Bulletins de vote et canons à eau : Comment la démocratie allemande se prépare pour la nuit des élections
Les autorités de Saxe-Anhalt mobilisent des forces de police nationales pour d'éventuelles batailles de rue à l'approche du jour des élections régionales.

Lorsqu'une démocratie moderne exige des canons à eau et d'importants renforts de police de tout le pays pour survivre à une nuit d'élections, quelque chose de fondamental s'est fracturé. En Saxe-Anhalt, le ministère de l'Intérieur de l'État examine actuellement des plans d'urgence tactiques pour les prochaines élections régionales qui ressemblent moins à une routine administrative qu'à des préparatifs de crise sécuritaire.

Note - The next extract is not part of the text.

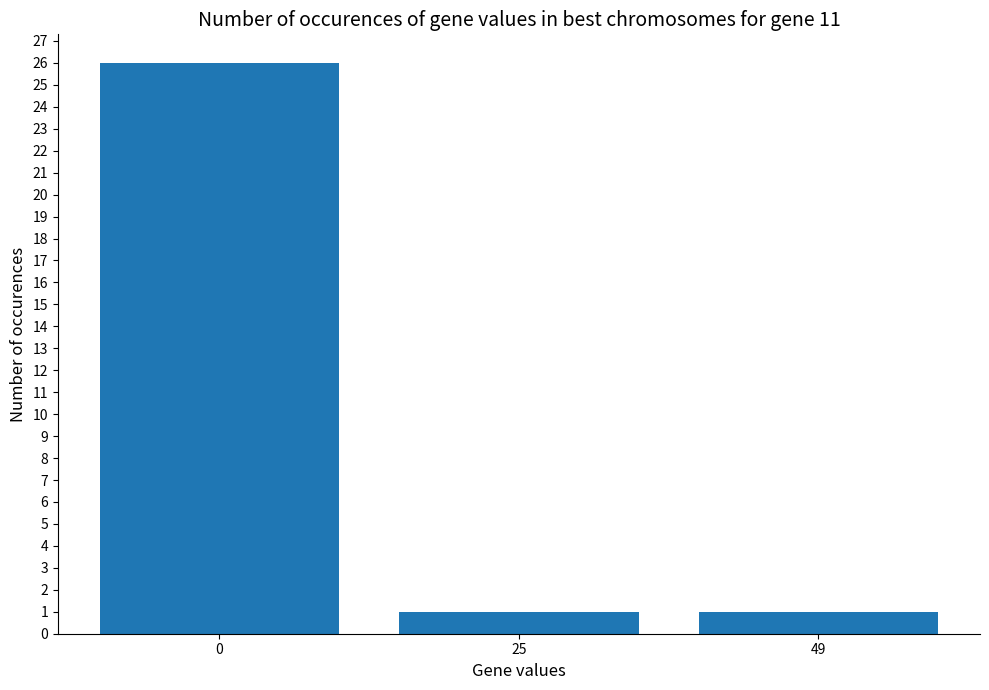

How many distinct data groups are displayed?

1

Au cœur de ces préparatifs se trouve la crainte de troubles publics immédiats une fois les bureaux de vote fermés. La ministre de l'Intérieur, Tamara Zieschang (CDU), a confirmé que son ministère se préparait à quatre scénarios distincts. Si l'Alternative pour l'Allemagne remporte les élections et parvient au gouvernement, que ce soit seule ou en tant que partenaire principal, la police s'attend à d'importantes contre-manifestations à Magdebourg. Les autorités anticipent de violents affrontements de rue entre factions opposées, exacerbés par une lettre anonyme d'Antifa datant de juin qui menaçait explicitement d'un assaut contre le parlement de l'État si le parti de droite l'emportait.

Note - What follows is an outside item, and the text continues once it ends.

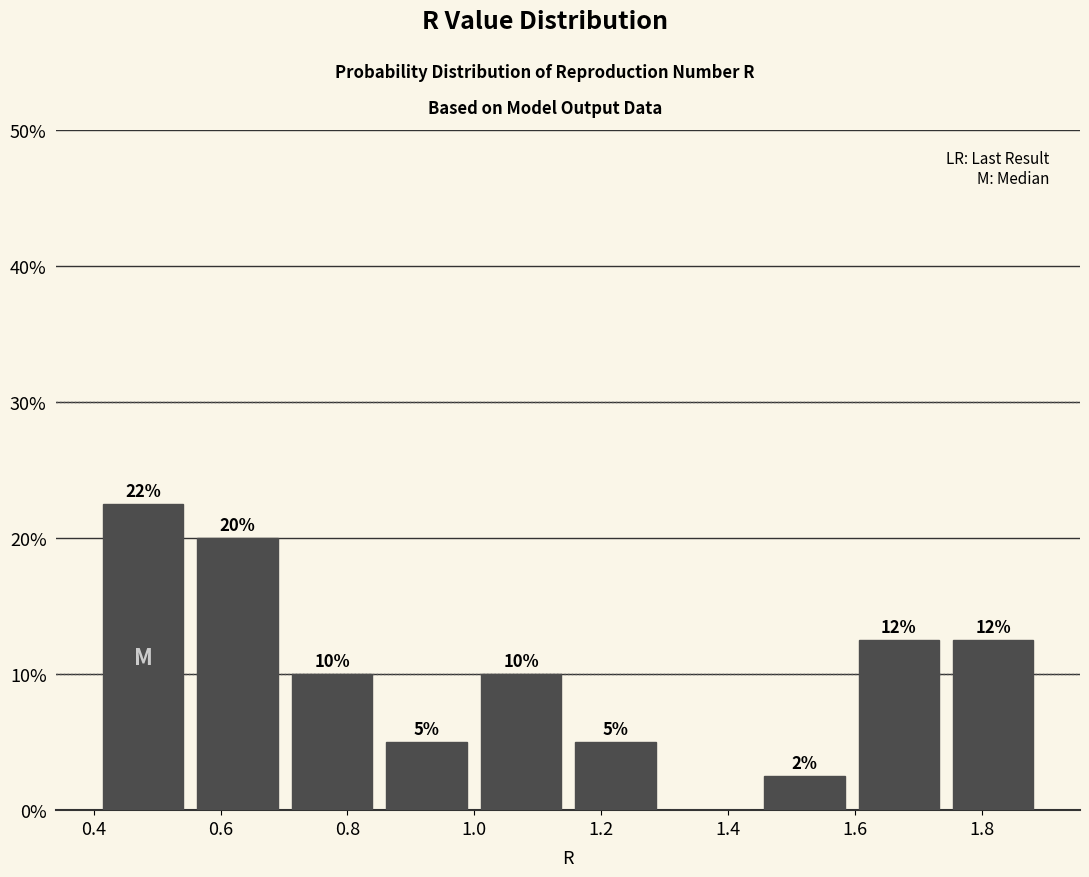

Which range on the x-axis has the tallest bar?

0.40 to 0.56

Pour gérer ce chaos potentiel, les autorités déploient des unités de police et des canons à eau mobilisés de toute la République fédérale, soutenues par les services de sécurité de l'État. Le potentiel de désordre n'est cependant pas limité à un seul résultat politique. Un second scénario élaboré par les fonctionnaires suppose une contre-performance de l'AfD par rapport aux sondages pré-électoraux. Les responsables de l'État craignent que si le parti ne répond pas aux attentes, ou si le Parti social-démocrate ne dépasse de justesse le seuil des cinq pour cent via les votes par correspondance, des accusations de fraude électorale pourraient attirer des milliers de manifestants en colère dans les rues. Répondant à ces préoccupations, Zieschang a affirmé que les superviseurs des élections ont tout en vue, il y a des observateurs électoraux de l'AfD partout, et la fraude ne peut pas se produire.

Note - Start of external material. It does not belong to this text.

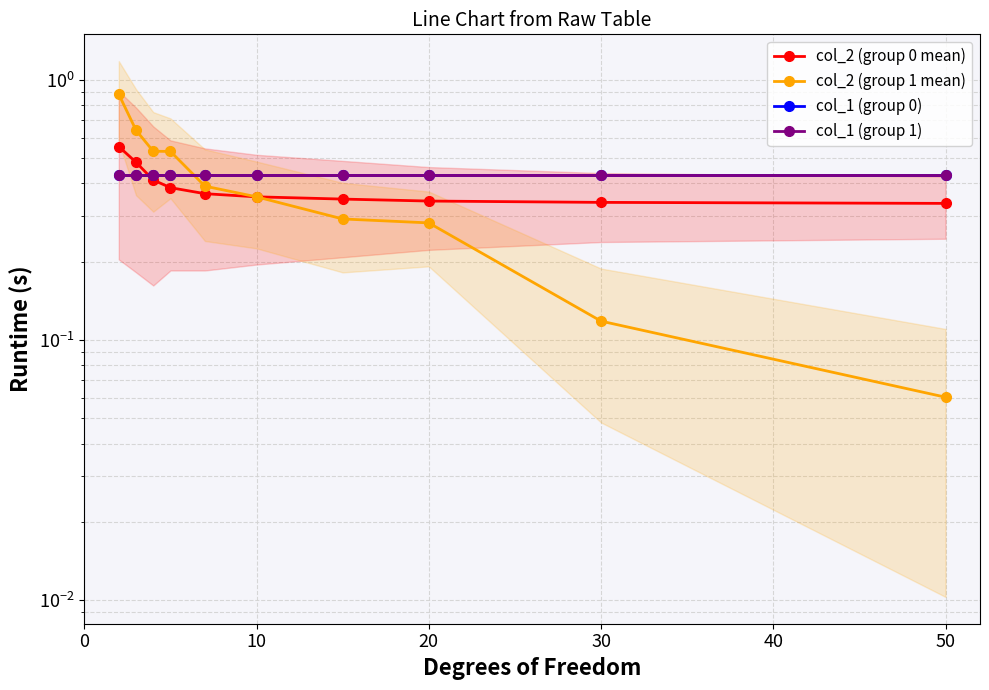

What is the maximum value for col_2 (group 1 mean)?

0.9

Au-delà de ces dynamiques principales, le ministère se prépare à un scénario d'impasse où les partis politiques restent à égalité, ainsi qu'à des attaques décentralisées de radicaux d'extrême gauche ciblant les locaux du parti AfD et les bureaux de vote. La période de campagne précédant le dimanche des élections a déjà démontré une forte tension politique. Plus de 1 000 événements politiques ont déjà eu lieu, et 500 autres sont prévus avant la fin du vote. Les autorités ont enregistré 66 infractions pénales visant des militants de divers partis politiques.
Lorsque les processus démocratiques standards exigent le rassemblement préventif de matériel anti-émeute, la dépendance de l'État aux canons à eau blindés en dit long sur l'instabilité qui régit la vie politique contemporaine. Voter est théoriquement le cœur civilisé de la démocratie représentative, pourtant la nécessité de déployer des appareils de sécurité nationale suggère un climat politique au bord du gouffre. Lorsque les urnes nécessitent une lourde contrainte physique pour fonctionner, les transitions démocratiques pacifiques risquent de n'être guère plus qu'une trêve forcée.